Let's break down the task and elaborate on each component:
Examination of Techniques for Predictive and Prescriptive Analytics:
In this phase, your group will explore and analyze various data analytics techniques and methods used for loan prediction. This typically involves studying statistical, machine learning, and data mining techniques that can be applied to historical loan data to make predictions about future loans. Predictive analytics aims to
forecast future events, while prescriptive analytics goes a step further to provide recommendations on what actions to take based on the predictions. Your group will need to research and understand these techniques, including the data preprocessing steps, model selection, and evaluation metrics.
Design and Implementation of a Business Intelligence Solution:
After gaining a deep understanding of the techniques, your group will be tasked with designing a business intelligence (BI) solution. A BI solution involves creating a system or platform that integrates and analyzes data to provide valuable insights for decision-making. In this context, it means creating a system that can handle loan data and provide insights into whether a loan applicant is likely to be approved or denied. The design phase involves planning how the system will be structured, what data sources will be used, and how the analytics will be applied.
The implementation phase is about actually building the BI solution. This may involve developing software applications, setting up databases, and integrating various tools and technologies. You'll also need to implement the predictive and prescriptive analytics models that were examined in the first phase. This might include using programming languages like Python or R, and machine learning libraries such as Scikit-Learn or TensorFlow.

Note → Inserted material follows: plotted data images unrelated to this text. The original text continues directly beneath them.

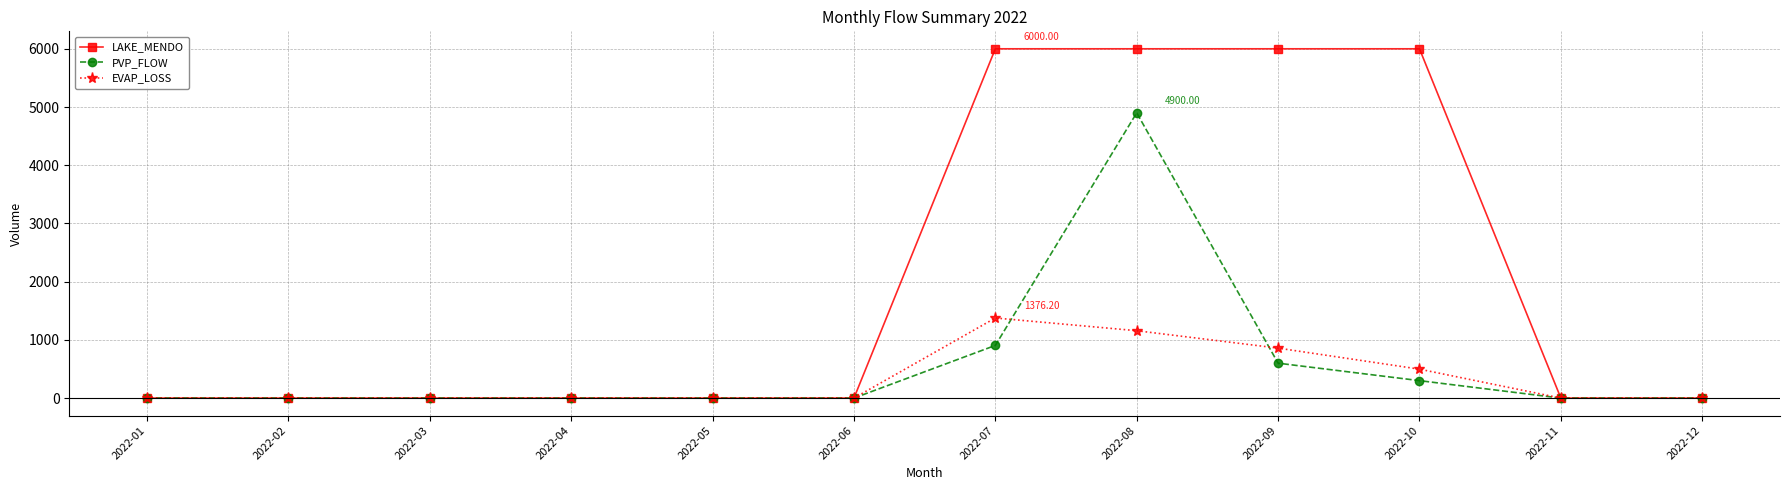

Rank the series by their maximum value, from highest to lowest.

LAKE_MENDO, PVP_FLOW, EVAP_LOSS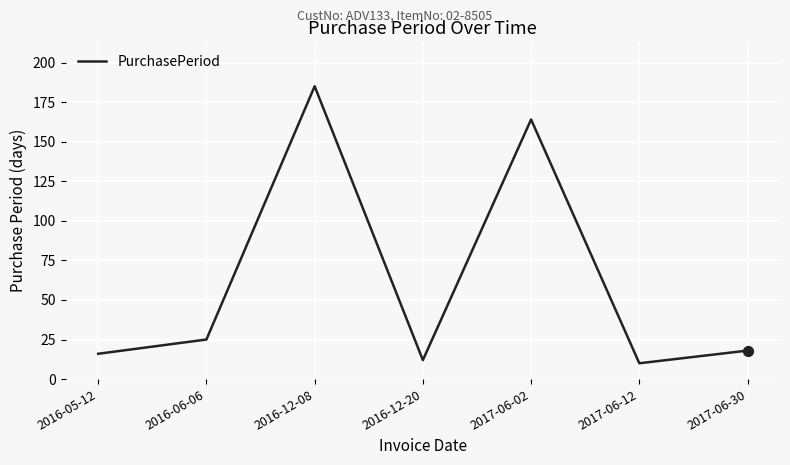

Approximately how many times larger is the value at 2017-06-12 compared to 2017-06-02?

0.1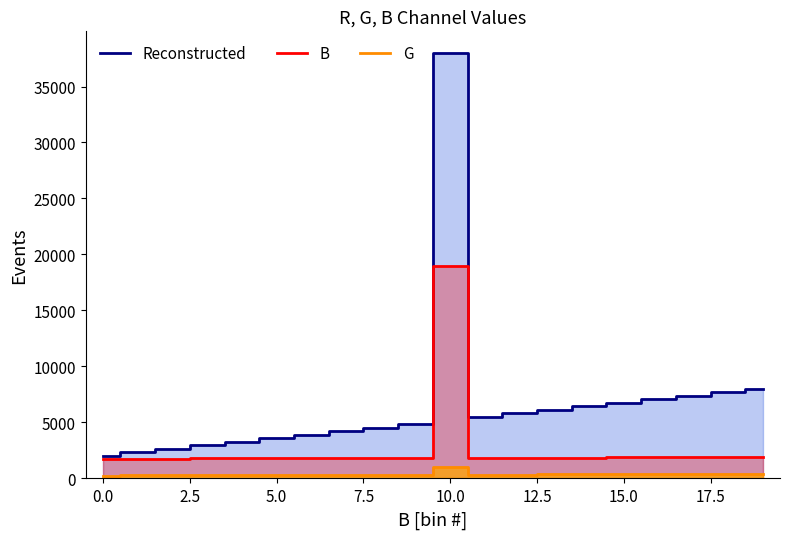

Which series has the largest range (max minus min)?

Reconstructed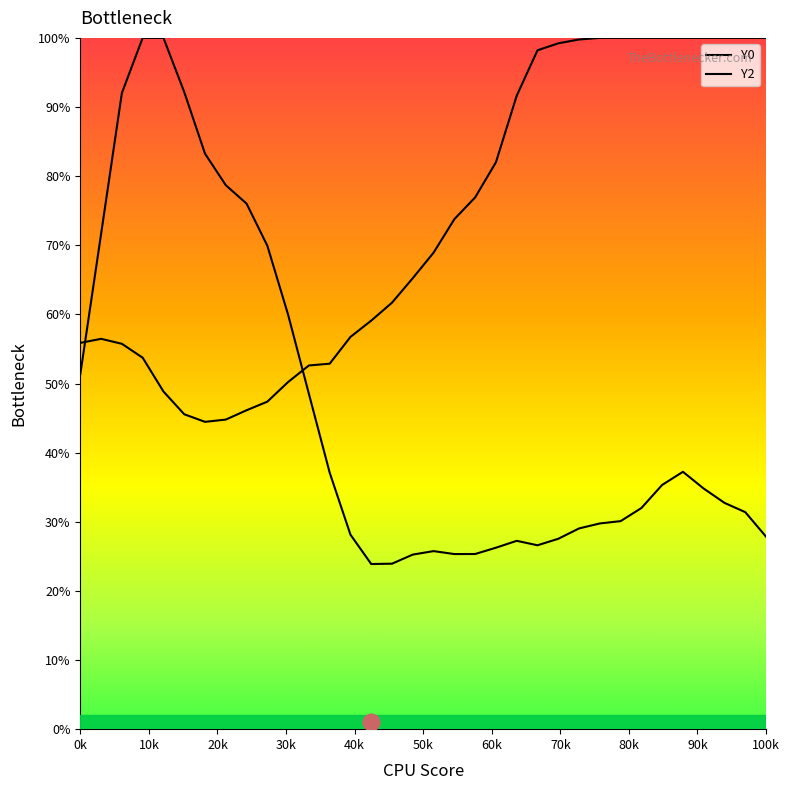

Which series has the largest range (max minus min)?

Y0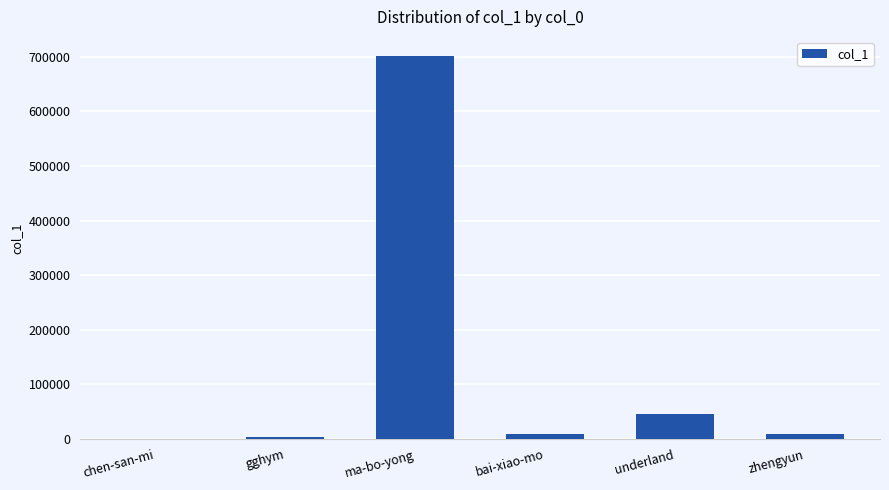

What is the sum of all values?

770152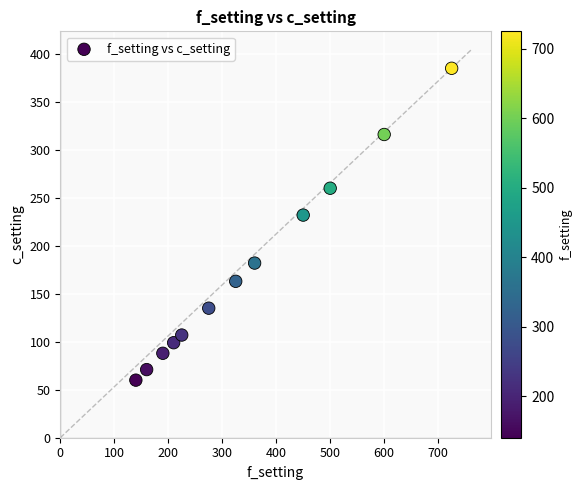

What Y value in the scatter plot is closest to 222?

232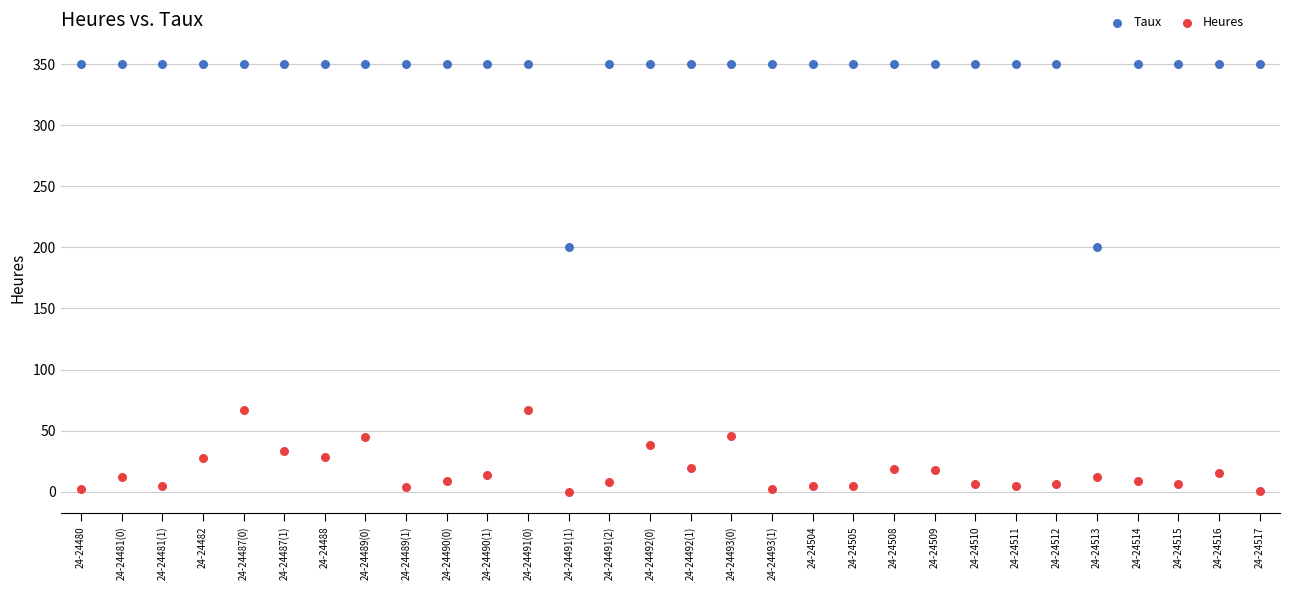

What are all the series names shown in the legend?

Taux, Heures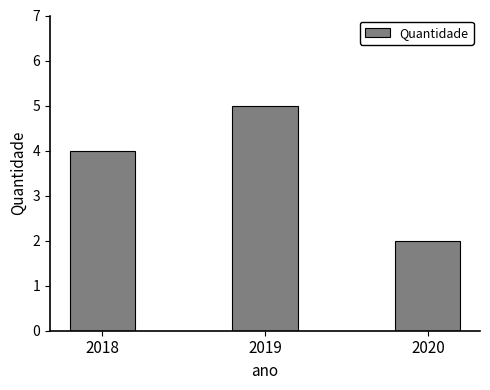

List the labels in order of value, smallest first.

2020, 2018, 2019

Development of Elements of the Proposed Solution:
This component refers to the practical work of creating different components of the BI solution. This could include data collection and cleaning, model training and testing, integration with visualization tools, and the creation of a user interface if necessary. It's the hands-on work that transforms your design into a functional system.
Report and Presentation:
Once the design and implementation phases are complete, your group will need to compile a report that documents the entire process. The report should detail the techniques examined, the design of the BI solution, the steps taken in the development phase, and the results obtained. It should also include insights gained from the analytics, any challenges faced, and recommendations for improving the solution or addressing potential issues.
The presentation component involves summarizing the report's key findings and presenting them to an audience, such as your peers or instructors. This is an opportunity to showcase your work, explain your methodology, and share the insights your solution has generated. Effective communication and visualization of your results are crucial during this phase.
In summary, this assessment task encompasses a full cycle of data analytics and business intelligence development, from research and analysis to the practical implementation and reporting. It's a comprehensive project that allows your group to apply theoretical knowledge to a real-world problem, demonstrating your ability to harness data for decision-making in the context of loan prediction.
Tasks - PART B
Each member of the group will deliver a concise 5-minute oral presentation on the submitted business report and the accompanied visual dashboard.